Job >> Identify each line below that contains the word "size", and copy it out.

Records for the exercise >>

------------

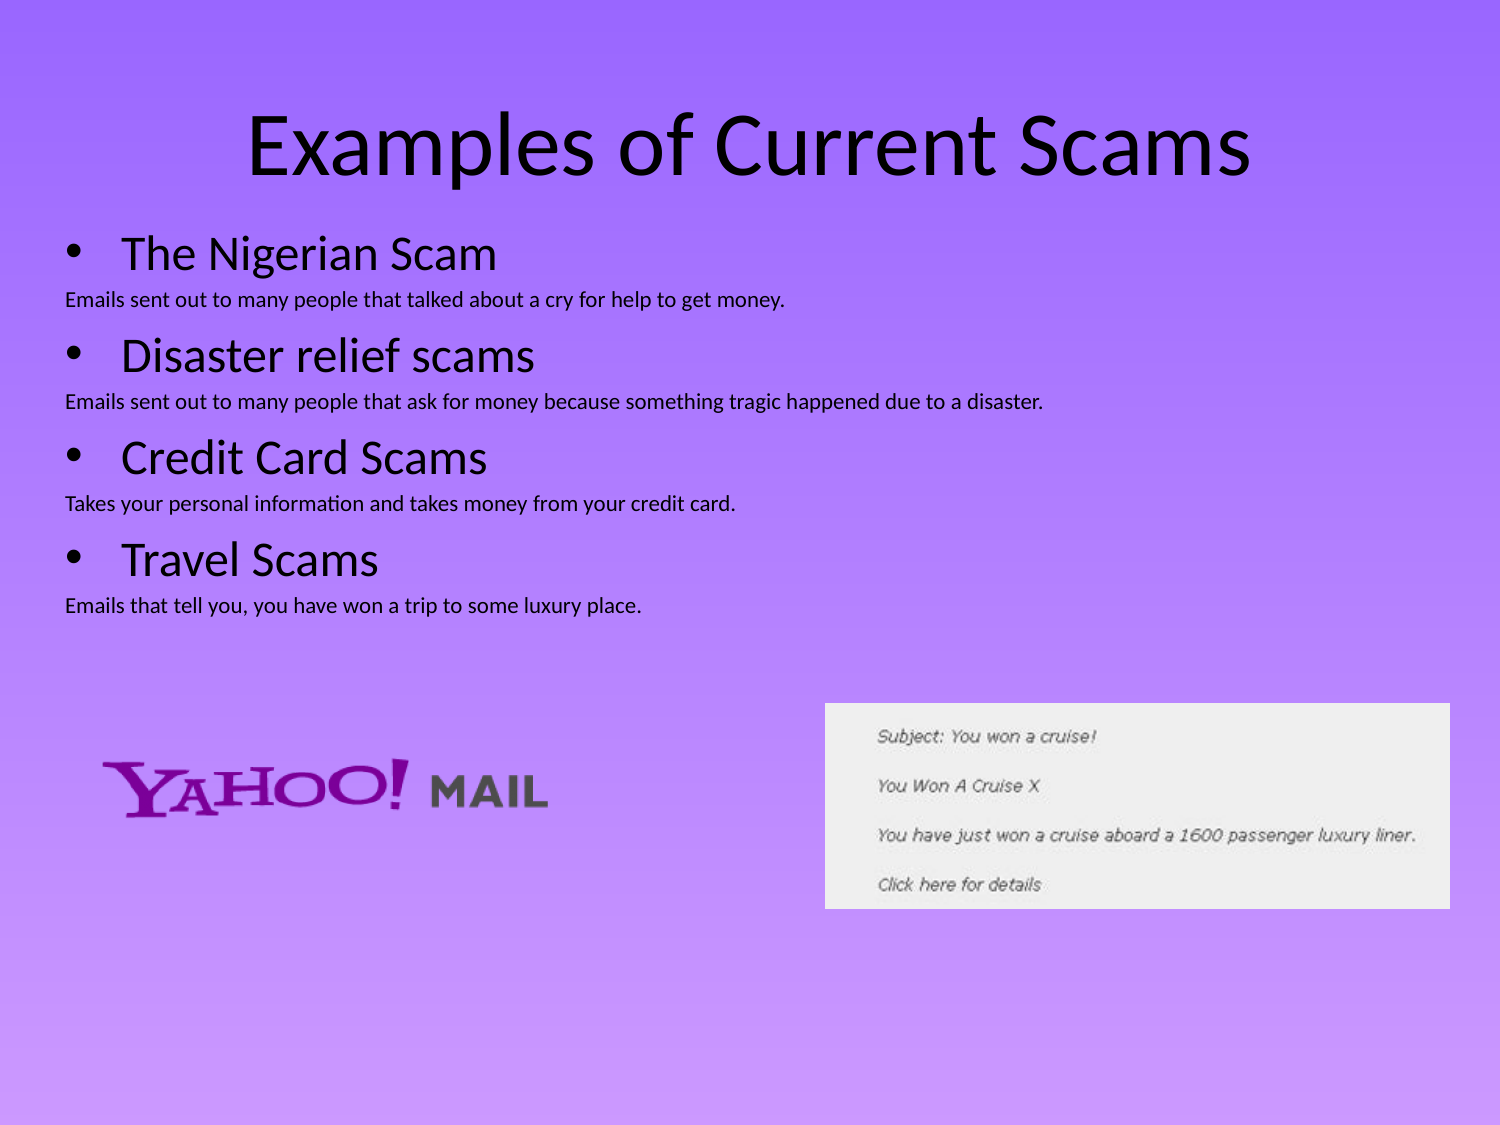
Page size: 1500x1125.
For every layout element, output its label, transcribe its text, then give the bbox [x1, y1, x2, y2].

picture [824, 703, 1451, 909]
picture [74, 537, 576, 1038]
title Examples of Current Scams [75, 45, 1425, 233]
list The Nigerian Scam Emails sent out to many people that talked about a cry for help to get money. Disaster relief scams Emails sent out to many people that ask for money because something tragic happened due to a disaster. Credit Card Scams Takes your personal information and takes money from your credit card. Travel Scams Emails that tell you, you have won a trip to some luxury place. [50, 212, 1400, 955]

------------

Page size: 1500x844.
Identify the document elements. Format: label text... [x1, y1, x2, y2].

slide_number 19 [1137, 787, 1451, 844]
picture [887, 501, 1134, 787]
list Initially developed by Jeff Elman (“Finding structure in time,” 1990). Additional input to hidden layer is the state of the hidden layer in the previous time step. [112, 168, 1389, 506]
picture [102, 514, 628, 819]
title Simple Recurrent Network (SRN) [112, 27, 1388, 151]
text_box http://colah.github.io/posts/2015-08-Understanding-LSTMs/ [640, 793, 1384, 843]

------------

Solution to this task >>
Page size: 1500x1125.
Page size: 1500x844.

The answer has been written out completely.